On vient de m’apporter une deuxième boisson jaune. J’avais fini la première. Een biertje. C’est mignon dit comme ça. Si on appelait ça de la pisse de cheval je suis sûr que ça se vendrait moins. N’en déplaise à Will Shakespeare, une rose, si elle portait un autre nom, n’aurait sûrement pas autant de succès. Si ça s’appelait une roublatelle, une crevisse ou une foissaille est-ce qu’on voudrait s’en voir offrir une douzaine avec sa bague de fiançailles? Est-ce qu’on se l’attacherait à la boutonnière en battant des paupières? C’est drôle d’ailleurs les noms de fleurs.
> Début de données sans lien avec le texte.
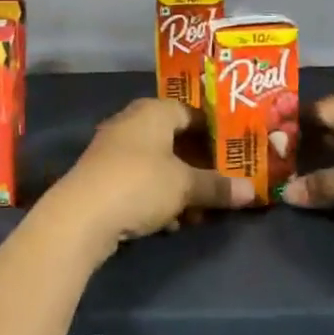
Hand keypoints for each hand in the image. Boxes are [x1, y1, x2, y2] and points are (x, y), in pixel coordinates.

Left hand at [48, 99, 253, 253]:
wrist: (81, 215)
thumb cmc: (140, 183)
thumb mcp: (185, 186)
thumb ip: (217, 186)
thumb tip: (252, 191)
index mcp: (153, 111)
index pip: (190, 112)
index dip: (213, 133)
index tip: (234, 154)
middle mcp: (132, 122)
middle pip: (174, 140)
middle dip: (197, 166)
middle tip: (220, 186)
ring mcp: (113, 149)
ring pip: (157, 164)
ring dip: (178, 187)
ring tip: (198, 213)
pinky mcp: (103, 177)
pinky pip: (139, 182)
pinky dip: (156, 198)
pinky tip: (169, 223)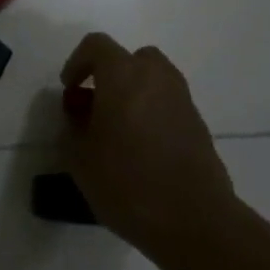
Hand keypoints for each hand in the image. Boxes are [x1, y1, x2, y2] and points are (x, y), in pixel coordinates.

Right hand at [60, 34, 242, 263]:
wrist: (196, 223)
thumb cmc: (128, 182)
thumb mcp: (79, 157)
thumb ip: (73, 128)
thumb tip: (79, 117)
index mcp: (123, 75)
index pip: (96, 46)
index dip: (77, 62)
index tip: (70, 90)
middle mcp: (156, 78)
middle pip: (132, 59)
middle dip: (111, 75)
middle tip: (97, 105)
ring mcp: (183, 102)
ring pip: (154, 82)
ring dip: (134, 95)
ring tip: (118, 130)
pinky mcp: (200, 128)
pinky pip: (168, 107)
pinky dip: (153, 116)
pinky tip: (142, 151)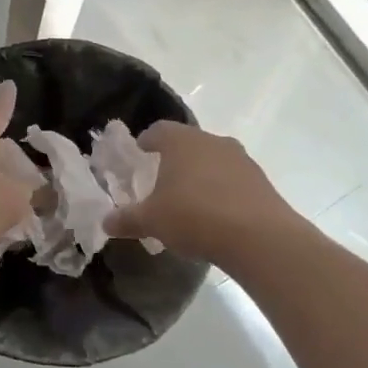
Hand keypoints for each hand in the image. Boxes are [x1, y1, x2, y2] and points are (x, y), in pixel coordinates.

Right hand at [103, 121, 292, 262]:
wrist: (259, 238)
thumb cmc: (194, 216)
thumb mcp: (151, 221)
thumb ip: (127, 219)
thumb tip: (105, 223)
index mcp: (182, 141)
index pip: (159, 130)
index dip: (147, 140)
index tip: (141, 151)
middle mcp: (212, 141)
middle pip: (189, 142)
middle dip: (175, 158)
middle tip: (162, 178)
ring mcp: (241, 160)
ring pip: (213, 159)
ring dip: (201, 173)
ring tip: (190, 199)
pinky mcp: (261, 181)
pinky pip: (233, 180)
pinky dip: (222, 190)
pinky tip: (216, 214)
Ayant grandi en ville, je ne connais pas grand chose à la botanique, à part le fait que quand on donne à une graine de l’eau et du soleil elle a tendance à s’épanouir, ce en quoi elle est nettement plus raisonable qu’un être humain. J’ai souvent vu en Irlande et ici aussi en Hollande, une fleur que je ne connaissais pas bien. En anglais elle s’appelait le daffodil. Un nom très sympa que j’avais croisé dans pas mal de vieux poèmes. En français on l’appelle la narcisse et le livre de symbologie que j’ai acheté sur les quais de Seine pour trois euros m’indique que si j’aime les narcisses c’est que je suis narcissique. Seulement voila, je n’aime les narcisses que depuis que je les ai découvertes, et là où je les ai découvertes elles n’ont rien à voir avec le narcissime. Ce sont juste de chouettes fleurs jaunes qui apportent de la couleur dans un monde pluvieux, et dès le mois de janvier en Irlande, ce qui est magnifique. On tousse sa crève, on renifle, on serre les poings dans ses poches en grelottant, tout n’est que précipitation(s), grisaille et vent quand soudain on voit une bande de daffodils jaunes en fleurs nous sourire. Les aimer veut-il dire qu’on ne pense qu’à soi-même? En vérité je n’en sais rien. Peut-être que oui après tout. Le livre de symbologie ne valait peut-être que trois euros mais il avait le mérite d’être un livre de symbologie. Même le type qui met une cravate et affirme connaître la vérité sur tout a du mérite, peut-être pas autant que celui qui connaît vraiment la vérité sur tout (à ce propos si vous le croisez, dites-lui que j’aimerais bien le rencontrer), mais il a du mérite dans la mesure où il a l’ambition d’être ce qu’il n’est pas et qu’il l’affirme publiquement au risque de faire l’objet de toutes sortes de moqueries, farces et attrapes.

Deux personnes viennent de me demander si les toilettes sont ici. J’ai apparemment choisi le coin le plus crado du bar pour établir mes quartiers, et, perçu par le public comme un professionnel de l’urinage et du soulagement intestinal, j’ai le privilège d’être associé à leurs préoccupations les plus pressantes. C’est donc sur cette pensée que j’aimerais conclure l’article d’aujourd’hui, de peur de devoir le faire tout-à-l’heure en raison de mes propres préoccupations, ce qui serait fort regrettable. Ils est 20h42, encore deux gorgées de jaune et je quitte le bar pour me fondre dans le soleil qui se couche. La vie est mystérieuse et c’est peut-être mieux ainsi.